Dataset extract:
------------

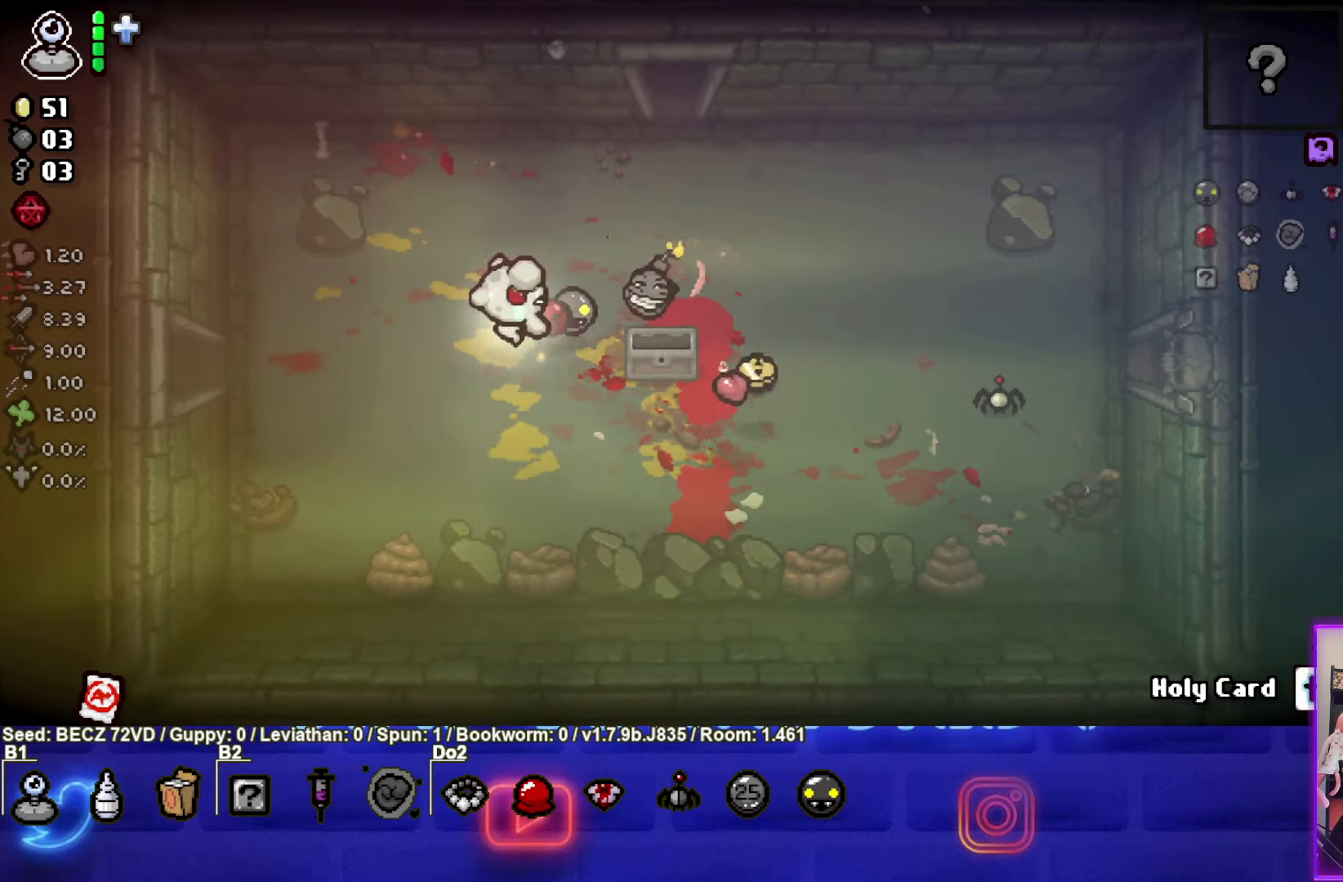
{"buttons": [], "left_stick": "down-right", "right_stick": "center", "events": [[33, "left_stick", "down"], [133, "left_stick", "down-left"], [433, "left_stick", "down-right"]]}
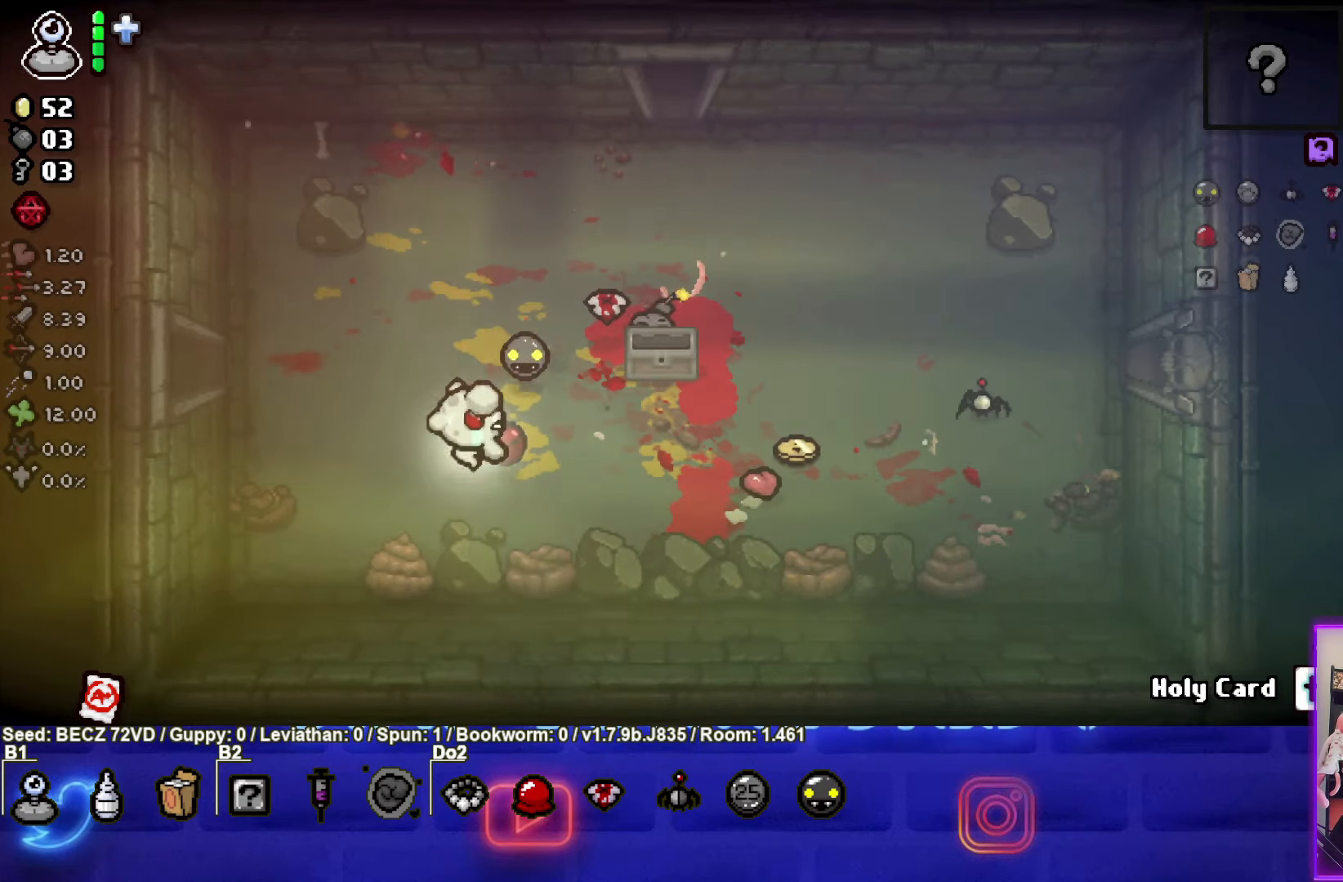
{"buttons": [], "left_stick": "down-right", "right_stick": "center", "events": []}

------------

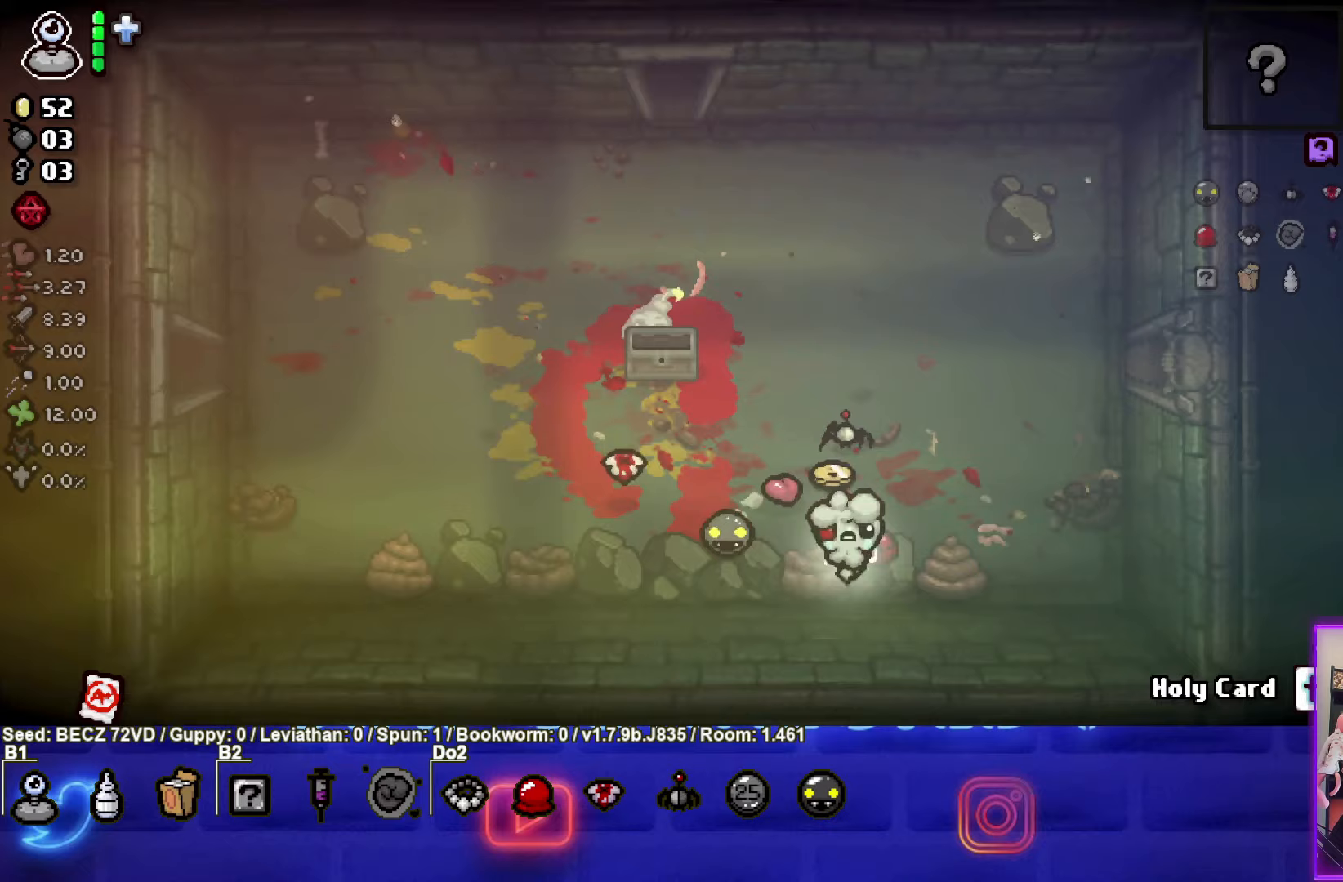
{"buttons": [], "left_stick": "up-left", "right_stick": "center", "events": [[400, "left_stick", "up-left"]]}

------------

Problem description:
The lines to copy are those above that contain "down".

Solution to the exercise:
{"buttons": [], "left_stick": "down-right", "right_stick": "center", "events": [[33, "left_stick", "down"], [133, "left_stick", "down-left"], [433, "left_stick", "down-right"]]}
{"buttons": [], "left_stick": "down-right", "right_stick": "center", "events": []}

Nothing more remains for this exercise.